In the same manner, Republicans are more interested in privatization of services (since the service will be provided by a company -- and business tends to support Republicans; perhaps you saw the famous incident recently of Barbara Bush donating money to Katrina Relief on the condition that it be used to buy software from a company run by her son Neil
Yes, she gets a tax deduction for that.

The creation of Homeland Security Department in 2003 involved a political battle involving the parties and their constituencies. President Bush initially resisted the creation of DHS: as a conservative, he did not want another federal bureacuracy. But also, as a Republican, he did not want more Democratic federal workers. So when it became clear in 2002 that the Senate was going to go ahead with a bill, Mr. Bush could not afford to be portrayed as not caring about Homeland Security.

The result was his own bill, that in the name of flexibility, gutted workers civil service protections. The Democrats in the senate balked, and Mr. Bush successfully used that in the fall senate campaigns to take the senate back for Republicans. In early 2003, the bill Bush wanted was law.

But the political battle did not end: as reported in today's Washington Post, the civil service rule suspension has been battled over for several years:

Congress set up the Homeland Security Department in response to the Sept. 11, 2001, terrorist attacks, and the Bush administration has made "flexibility" a buzz word to justify weakening the clout of unions at the department. But such phrases as "flexible and contemporary" have not fared well against the established rules that govern binding contracts and collective bargaining.

Unions, led by the National Treasury Employees Union, have argued that Homeland Security went far beyond what Congress intended in revamping labor rules and persuaded a U.S. District Court judge to block the department's plan. The unions contend the department's changes would nix contracts, take topics for negotiation off the bargaining table and rely on an in-house board, beholden to the homeland security secretary, to resolve labor disputes.
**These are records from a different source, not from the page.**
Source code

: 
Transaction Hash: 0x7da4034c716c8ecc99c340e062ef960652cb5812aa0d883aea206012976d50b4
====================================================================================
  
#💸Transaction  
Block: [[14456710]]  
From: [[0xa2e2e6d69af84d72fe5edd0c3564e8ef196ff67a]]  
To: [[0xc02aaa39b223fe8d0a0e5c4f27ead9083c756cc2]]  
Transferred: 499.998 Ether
Symbolic politics: while the real battle is over constituents and party building, the public battle is over "homeland security": in a race for Senate in 2002, Incumbent Max Cleland waqs defeated by challenger Saxby Chambliss:

Cleland had sided with fellow Democrats by insisting that workers' civil-service protections be retained. Chambliss even ran a TV ad picturing Cleland with Saddam Hussein and Osama bin Laden.